Some millennials may be on track for a secure retirement, while others may have work to do.
Millennials tend to get a bad rap when it comes to financial matters. Search the internet for avocado toast memes, and you’ll know exactly what that means.
But the reality is that millennials have had a pretty tough path to financial stability across the board. Many millennials graduated college with piles of debt and, to this day, have yet to earn a high enough wage to really get ahead of it. Throw in the exorbitant cost of homeownership and child care, and it’s amazing to think that millennials are able to save for retirement at all.
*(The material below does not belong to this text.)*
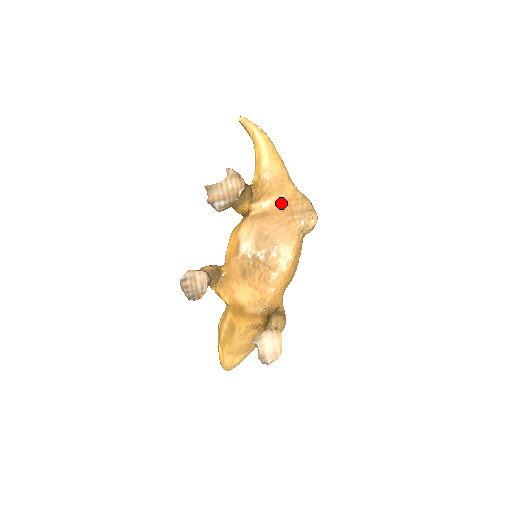
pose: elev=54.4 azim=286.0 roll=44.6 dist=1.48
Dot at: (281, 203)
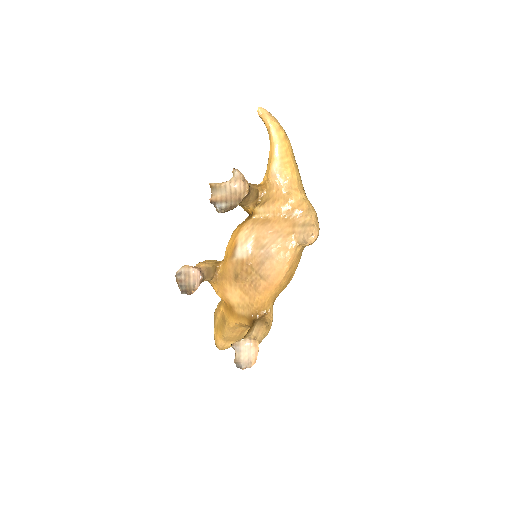
Dot at: (285, 211)
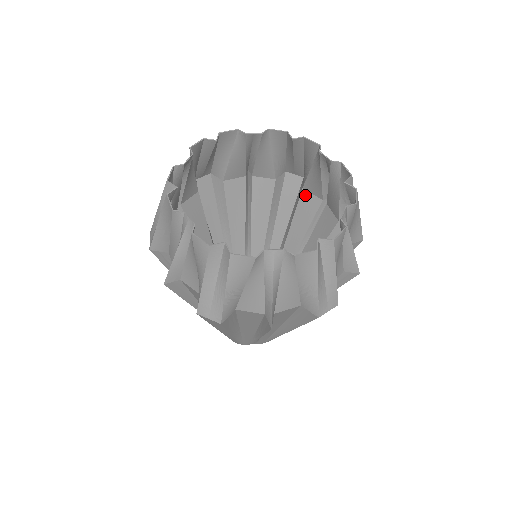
Recent data from Northwestern Mutual shows that the average retirement savings balance among millennials is $62,600. And for younger members of that generation, that’s pretty impressive. But older millennials may need to start ramping up their savings efforts to be able to retire in a comfortable manner.
A number that’s both good and bad
Any time we’re given an average in the context of people’s personal savings, we have to assume that some people have saved well above the average and others have saved considerably less. But even so, an average balance of $62,600 among millennials isn’t automatically alarming when we consider that the youngest members of that age group are still in their 20s, and many are in their early and mid-30s.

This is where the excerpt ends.